2019-09-14  本文已影响0人  唱歌的向日葵

     

粉丝色阿狸

          草原上的天空很蓝,在不曾看到海之前,大鹏一直用碧蓝如海来形容它。蓝的不带一丝杂质的天穹与大地连接处微微发着白,一一条乌黑色公路,如同扔在草地上的电缆,起伏着向远方延伸。

          终于又是一段下坡,大鹏抻直了腿,俯下身子,风呼啸着拍打着他的衣服,和着后轮的花鼓,在他耳中嗡嗡嗡作响。他的背包中塞着一只粉红色阿狸的布偶,一大半在包里,唯独露出个粉红色脑袋,白色小脸,脑袋,尖尖的嘴吧,笑弯了的眉眼,在风中颤抖着活了一般。

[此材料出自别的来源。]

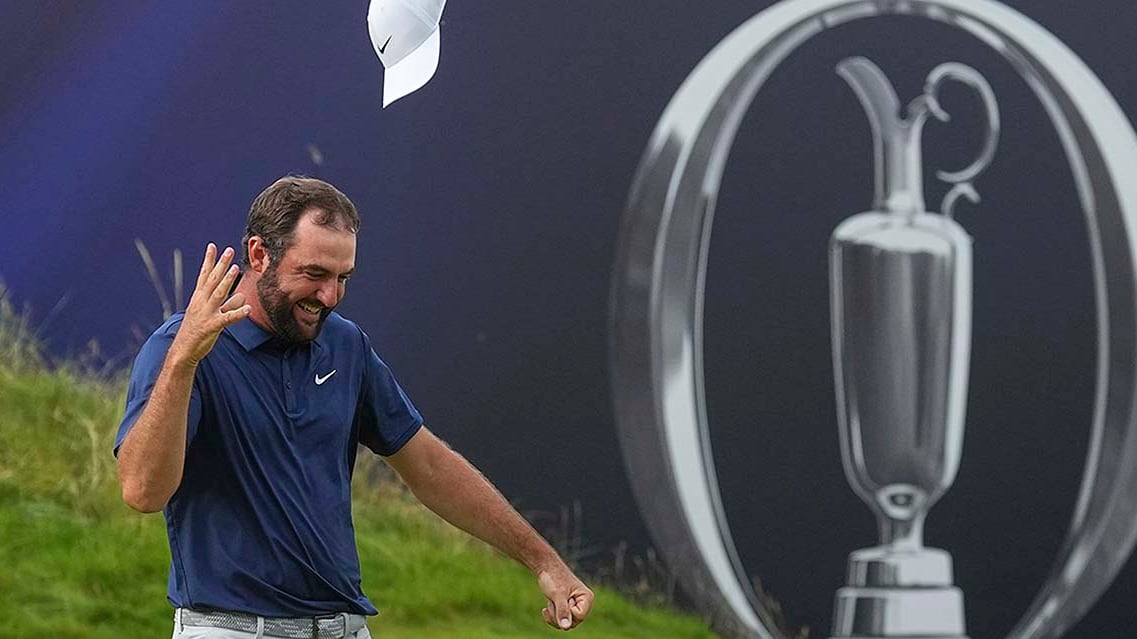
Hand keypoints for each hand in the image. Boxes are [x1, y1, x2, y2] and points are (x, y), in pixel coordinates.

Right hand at [169, 243, 250, 364]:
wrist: (183, 351)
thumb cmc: (197, 332)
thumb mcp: (212, 315)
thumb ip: (228, 305)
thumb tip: (242, 296)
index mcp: (199, 298)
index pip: (204, 275)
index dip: (209, 261)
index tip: (213, 246)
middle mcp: (201, 303)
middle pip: (212, 280)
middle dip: (220, 264)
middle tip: (228, 250)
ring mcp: (206, 314)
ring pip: (219, 294)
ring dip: (227, 280)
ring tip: (235, 267)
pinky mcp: (212, 326)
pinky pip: (227, 318)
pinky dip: (238, 313)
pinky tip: (248, 309)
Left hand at [538, 564, 593, 630]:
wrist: (546, 569)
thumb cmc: (554, 578)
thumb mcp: (557, 595)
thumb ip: (562, 611)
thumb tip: (566, 627)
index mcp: (587, 598)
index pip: (579, 616)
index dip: (567, 611)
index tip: (563, 598)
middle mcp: (584, 604)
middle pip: (573, 622)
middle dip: (558, 615)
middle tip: (553, 601)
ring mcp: (575, 607)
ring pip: (565, 624)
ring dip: (554, 615)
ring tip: (551, 601)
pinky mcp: (567, 609)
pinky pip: (560, 622)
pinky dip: (552, 616)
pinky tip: (546, 608)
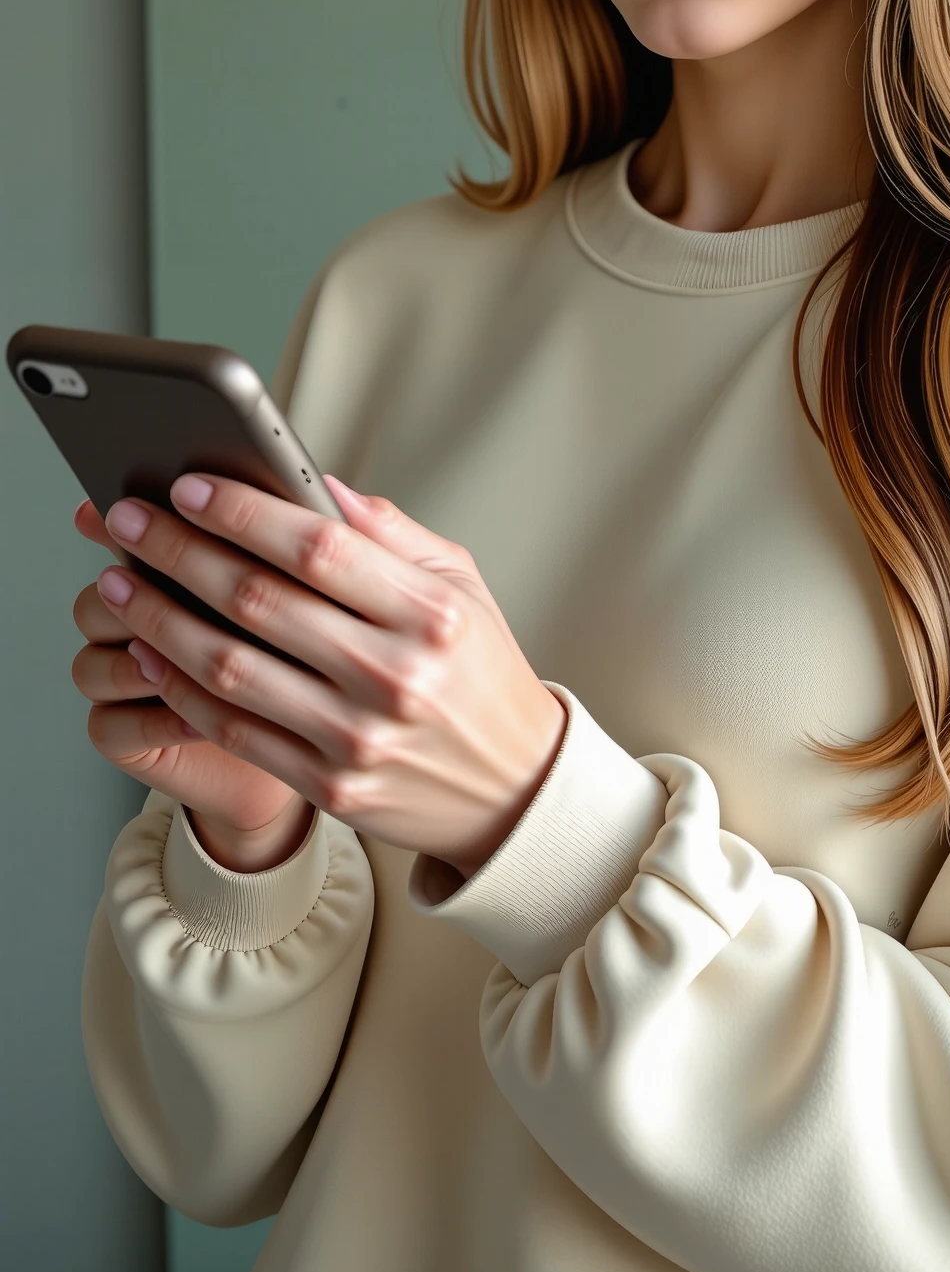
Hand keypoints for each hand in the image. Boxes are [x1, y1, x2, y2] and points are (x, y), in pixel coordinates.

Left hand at [92, 475, 566, 880]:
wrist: (512, 790)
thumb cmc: (480, 672)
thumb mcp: (460, 587)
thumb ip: (389, 533)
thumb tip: (314, 480)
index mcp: (431, 614)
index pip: (318, 548)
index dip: (242, 512)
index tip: (186, 485)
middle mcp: (394, 675)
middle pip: (259, 601)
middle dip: (178, 552)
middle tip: (126, 519)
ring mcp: (357, 738)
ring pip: (230, 667)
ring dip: (159, 618)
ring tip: (117, 582)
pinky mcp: (329, 787)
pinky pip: (233, 730)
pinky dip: (181, 688)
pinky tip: (150, 651)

        大鹏要去一个叫做乌兰嘎查的地方,距离出发的城市125公里,确切来说他是要给一个未曾谋面的同事送一件东西,就是他背上的那只阿狸布偶,它据说陪伴了她大学四年,然后又陪伴了大鹏三年。

     

粉丝色阿狸

        那年大鹏跳槽去蓝马传媒时,公司状态不好,作为唯一的男设计师,住宿成了他和公司老总的难题,没办法只好在女生宿舍对面放材料的旮旯角里临时放了一张高低床,床架上挂着一只粉红色阿狸。在一帮莺莺燕燕的女同事各种眼神注视下铺好了床铺,大鹏有些不好意思地答应着她们提出的各种要求,比如睡觉不许脱光衣服,睡觉不能打呼噜,起夜脚步要轻柔等等。其中一位叫做毛毛的女孩向其他女生挤了挤眉眼,目光落在床加上挂着的粉红色阿狸,笑道:“要不把阿狸拿走吧,男孩子床头顶挂个阿狸,老感觉怪怪的。”其他女生却唱起了反调:“不用吧,我觉得挺好的呀,反正乌兰又不在这住了。”“不挂在这你们谁要,反正我不要了,要不扔了吧。”大鹏听她们说什么乌兰什么的,应该是阿狸的主人吧,据说明天就来上班了呢,听得他两眼睫毛直打架,不管了,先洗脚睡觉,管她明天谁来,来了再说呗。冲女孩们笑了笑,洗了脚,见她们依旧围在宿舍里的桌子边看着他跟看怪物似的,不时说些什么,引起一阵欢笑,于是有些生气道:“关门睡觉了,再不关门我可脱衣服可喽。”说着掀起了毛衣准备脱掉,对面房间里的女生怪叫一声,手中各种物件夹着呼啸飞奔而至,砸在他身上生疼生疼的,幸好他刚才用掀起的毛衣遮住了脸,听着没动静了,刚要放下毛衣,一阵垫着脚蹦跳着走过来的声音,接着一声喊:“拉上去,不许看,”吓得他赶紧又拉起毛衣遮住了脸,听着对方踢踏着拖鞋回了房间,关上门,细语了几声,接着又是一阵莺莺燕燕的笑声。大鹏脱了毛衣扯开被子钻了进去,刚躺下,却被不知是谁扔过来的半个苹果硌着了后背,生气地咕哝了一句,摸出苹果扔在地上,翻身调整呼吸,不一会便睡着了。半夜里,他感觉到有人给他掖了掖被子,还碰到了床头的阿狸,阿狸在黑暗中晃来晃去好一会才停下。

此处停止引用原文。